HOLOT — A report released Wednesday by a Tel Aviv nonprofit alleges that Israel is forcing dozens of detained African migrants to choose between deportation to Rwanda and indefinite imprisonment.

The Hotline for Refugees and Migrants, in its report, described grim conditions at the Holot detention center in Israel’s southern Negev desert, where nearly 2,000 Sudanese and Eritrean migrants are now held. It describes a new government policy that activists are calling “Rwanda or Saharonim,” the name of the prison down the road from the Holot.

The Israel Prisons Service challenged the report, calling it “one-sided” and saying it failed to accurately portray the realities inside Holot.

A 2014 amendment to the Anti-Infiltration Law allows the government to offer detainees in Holot an ultimatum: They can take $3,500 in cash and voluntarily return to an unnamed African country (according to press reports, Rwanda), or face indefinite incarceration in Saharonim.

According to the Hotline, 43 detainees currently in Holot have been given this choice.

The Israeli government says the voluntary return option has served migrants well.

Public Security Minister Gilad Erdan, a former interior minister charged with handling the policy toward migrants, said in April, “Those Eritrean and Sudanese who previously departed to a third country through the help of the Israeli government are very happy in that country. They have informed us that they are learning English, working and earning good pay. Some have opened a business and are living well.”

But rights groups have questioned the fair and voluntary nature of the policy. Once they leave Israel, the activists argue, the migrants often find themselves denied basic rights and facing difficult humanitarian conditions.

In April, a video released by the Islamic State jihadist group showed the brutal killing of nearly 30 migrants in Libya who were attempting to flee to Europe. One of them had sought refuge in Israel and spent time at Holot before returning to Africa.

Since the only other option to leaving the country is an indefinite prison sentence, activists question the government’s claim that detainees are given a real choice.
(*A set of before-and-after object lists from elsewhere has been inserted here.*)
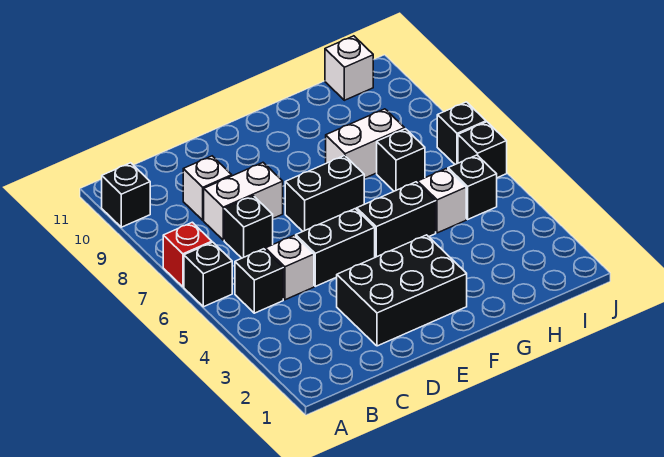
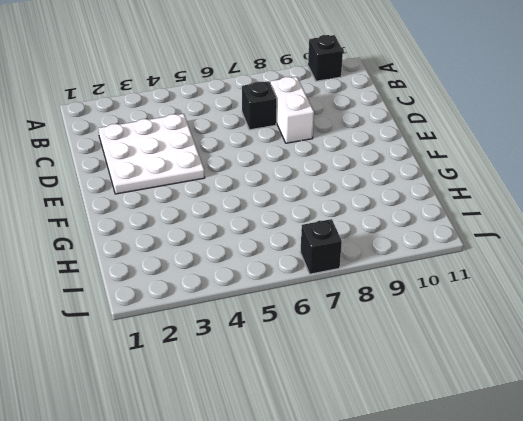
white 3x3 plate [98,114,205,194] -> black 2x3 brick [337,235,467,346]
none -> black 1x1 brick [184,242,232,307]
none -> red 1x1 brick [163,222,212,287]
none -> black 1x1 brick [235,249,283,313]

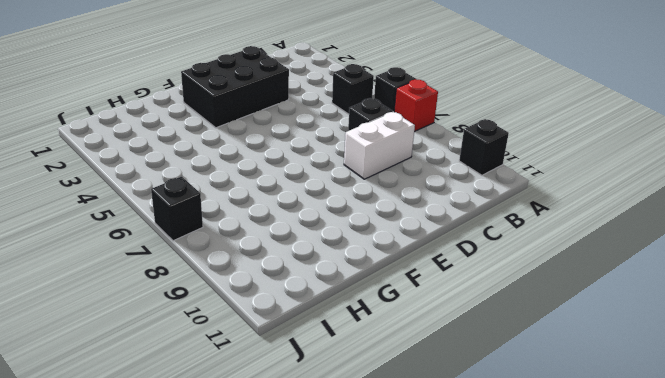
none -> white 1x1 brick [265,235,314,300]
none -> white 1x1 brick [183,156,232,220]
none -> black 1x2 brick [296,209,375,286]

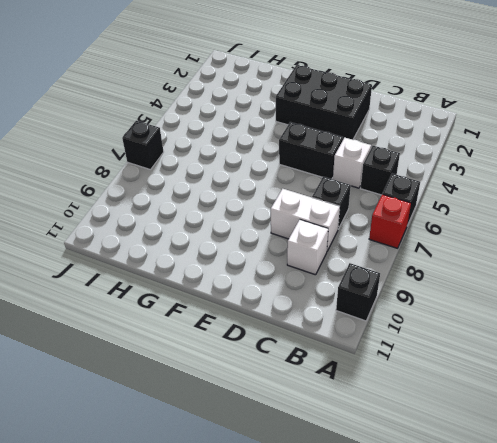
none -> black 1x2 brick [285,156,364,231]
none -> black 1x2 brick [357,182,436,257]
none -> white 1x2 brick [326,109,405,178]

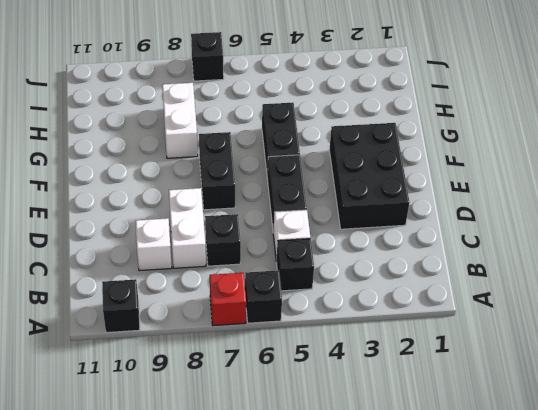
none -> white 1x1 brick [418,169,466,233]
none -> black 1x1 brick [377,129,425,191]
none -> black 1x1 brick [448,155,497,219]

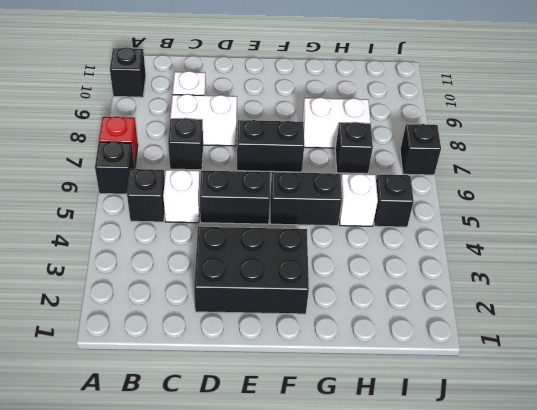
none -> white 1x1 brick [325,36,373,100]
none -> black 1x1 brick [458,122,507,178]

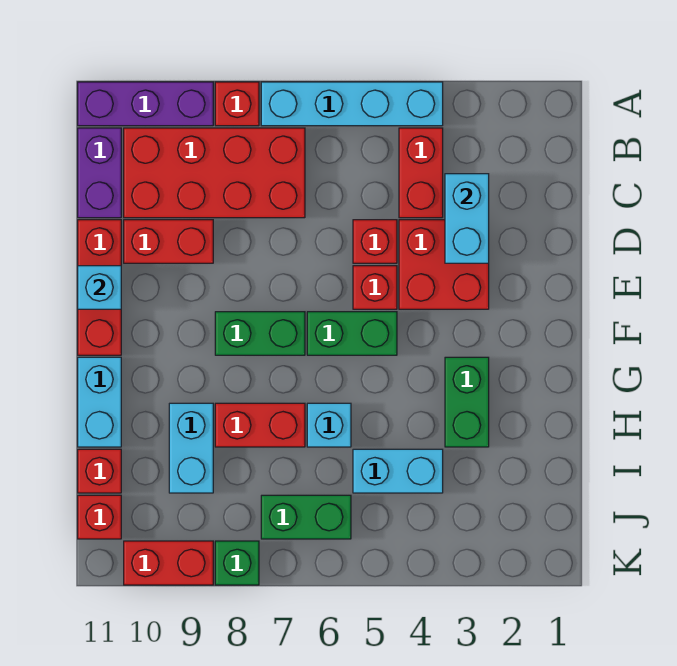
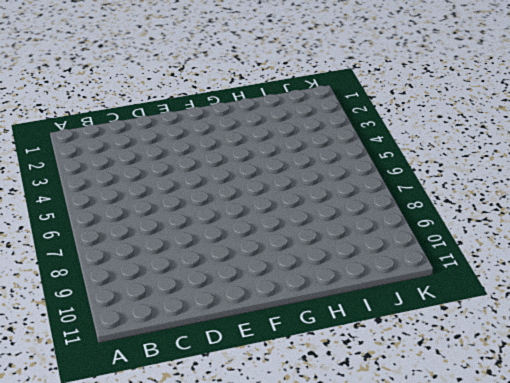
none -> cyan 1x4 brick [261,82,443,126]
none -> red 1x1 brick [215,82,259,126]
none -> purple 1x3 brick [78,82,213,126]

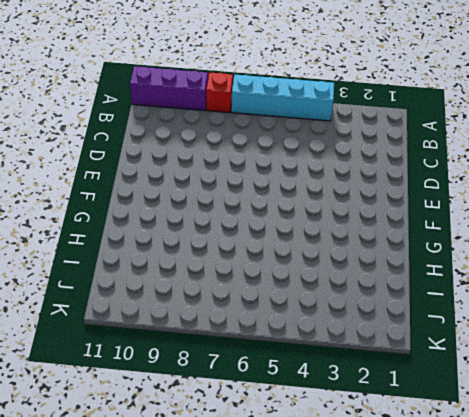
none -> red 1x2 brick [399,128,443,218]
none -> red 2x4 brick [124,128,305,218]
none -> purple 1x2 brick [78,128,121,218]

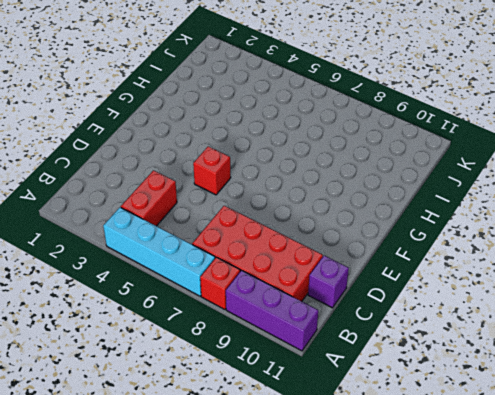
purple 1x1 brick [308,256,349,308] -> purple 1x2 brick [78,128,121,218]
none -> red 2x2 brick [399,220,489,309]
none -> red 1x1 brick [353,220,397,263]
none -> red 1x2 brick [124,220,213,263]

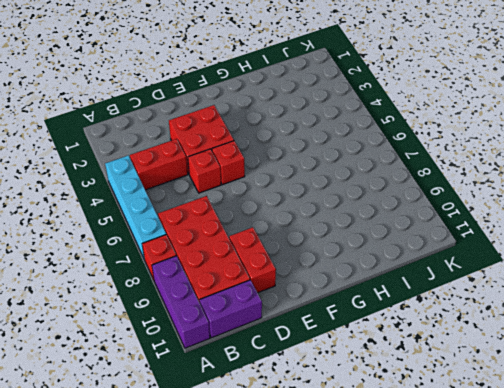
none -> red 1x3 brick [78,220,121,355]
none -> green 1x2 brick [307,312,397,355]
none -> green 1x2 brick [215,312,305,355]

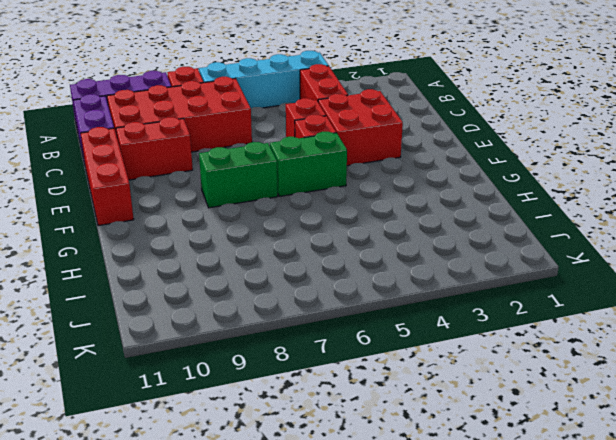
none -> green 1x2 brick [445,357,489,447]
none -> cyan 1x2 brick [78,357,121,447]
none -> cyan 1x1 brick [307,403,351,447]

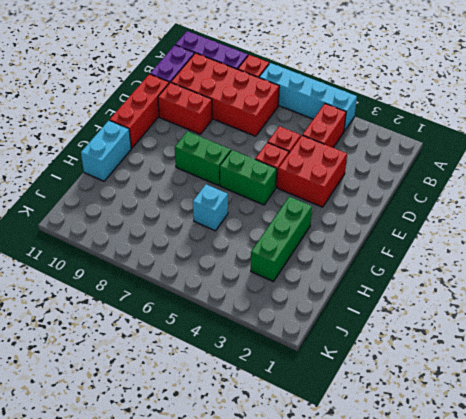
green 1x3 brick [251,197,312,282] -> green 1x2 brick [445,357,489,447]
none -> red 1x2 brick [215,403,305,447]
none -> cyan 1x2 brick [169,403,213,493]
none -> cyan 1x2 brick [353,449,443,493]

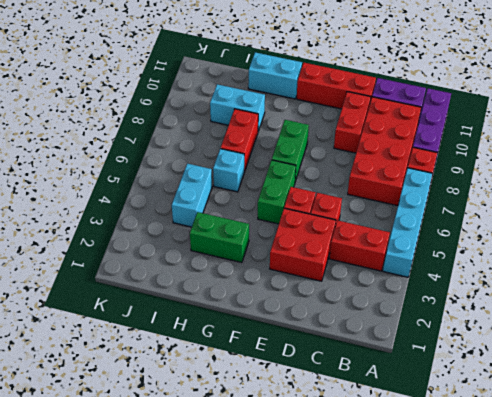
none -> red 1x1 brick [78,449,121,493]
none -> green 1x2 brick [261,495,351,539]
none -> red 1x1 brick [78,495,121,539]

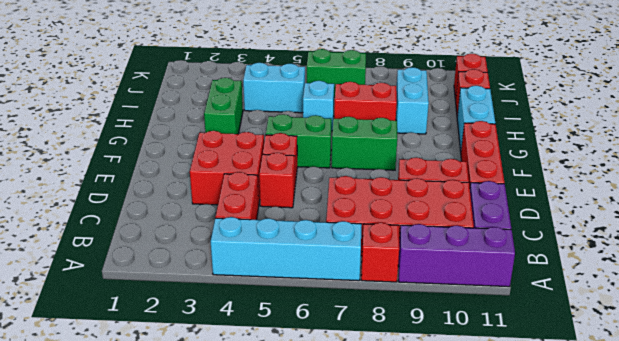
none -> green 1x1 brick [215,541,259,585]
none -> red 1x2 brick [124,541,213,585]
none -> cyan 1x2 brick [445,174,489,263]

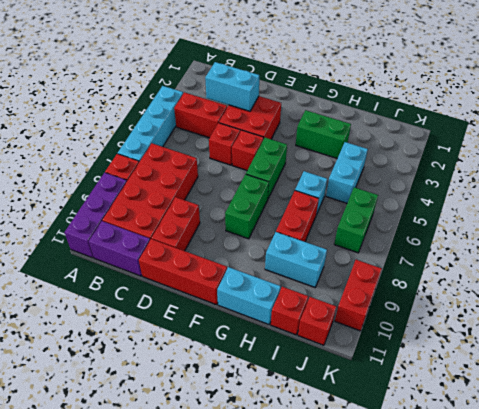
none -> green 1x1 brick [215,541,259,585]
none -> cyan 1x1 brick [78,266,121,309]

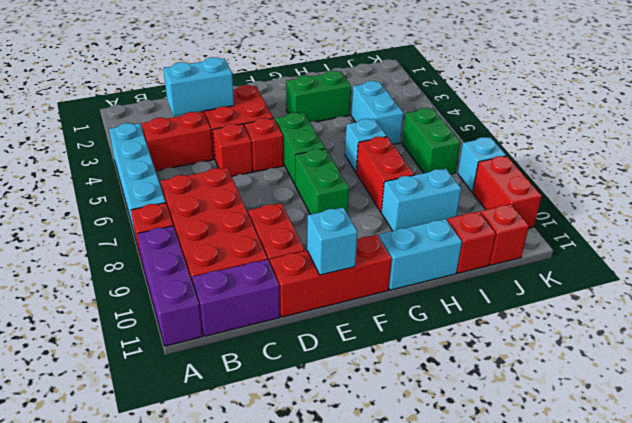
cyan 1x1 brick [458,137,506,192] -> green 1x1 brick [215,541,259,585]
They also point to the fact that in recent years, since the spike in the arrivals of African migrants, Israel has granted asylum seeker status to just four Eritreans, and no Sudanese have received such status, out of many tens of thousands who have reached Israel’s border.

Other government methods of coercing migrants to leave the country, the report states, include denying them any legal residency status or work permits. For those detained at Holot, which the government has controversially insisted is not a prison since they are not required to remain on the premises during the day, rough living conditions are also a deterrence to staying in Israel.

Holot is very far from any Israeli population centers, so the mere requirement to check in each night prevents detainees from holding a job or traveling elsewhere in the country.

And though the government insists it is not a jail, Holot is surrounded by barbed wire, and detainees face prison-like conditions inside. According to the report, detainees did not have air conditioners in the sweltering desert heat until an outcry led to their installation. Although they receive a daily NIS 16 stipend, it is often docked if guards accuse the detainees of misbehaving or arriving late to roll call.

Detainees have also protested the facility’s food not meeting basic nutritional standards as well as the occasional confiscation of personal property by guards.

An Israel Prisons Service official refuted those claims, telling the Ynet news site, “Forbidden items are confiscated in accordance with the detention center’s rules and the confiscated items are kept for the detainees. The food at the center is based on dietary plans made by dieticians and professionals, the same as in other Prisons Services facilities… All of their nutritional needs are provided by us.”

The fact that just 2,000 detainees are held in Holot, out of 45,000 spread out throughout the country, including concentrations in Eilat and southern Tel Aviv, demonstrates the state’s difficulty in developing a consistent policy for dealing with the migrants.

Graffiti outside the Holot Detention Center (Eric Cortellessa/The Times of Israel).

Graffiti outside the Holot Detention Center (Eric Cortellessa/The Times of Israel).

The issue has come up repeatedly before the High Court of Justice, which has consistently thrown out previous government policies on the grounds that migrants were not given the right to have their asylum requests examined, and were being imprisoned for years without trial.

But the Israeli government insists the migrants, whom it calls “infiltrators,” are economic migrants looking for work. Thus, they do not meet international standards for receiving protected refugee status.

Critics have responded by noting that the vast majority of the detainees’ appeals for asylum have not even received a response from Israeli authorities, arguing that Israel is trying to avoid seriously examining their situation so as not to become obligated to grant them asylum under international and Israeli law.

Though once a major point of contention in Knesset discussions and the press, the issue has fallen out of the public debate in recent years. This was catalyzed in 2013, when Israel built a five-meter-high fence spanning the Israeli-Egyptian border, in part to prevent more migrants from sneaking into the country.

In the hopes of breaking the standstill, the Hotline’s report implores the government to release Holot’s migrants and grant them work permits. It also calls for the cancellation of the so-called “Rwanda or Saharonim” policy and a meaningful effort on the part of the state to examine detainees’ asylum requests.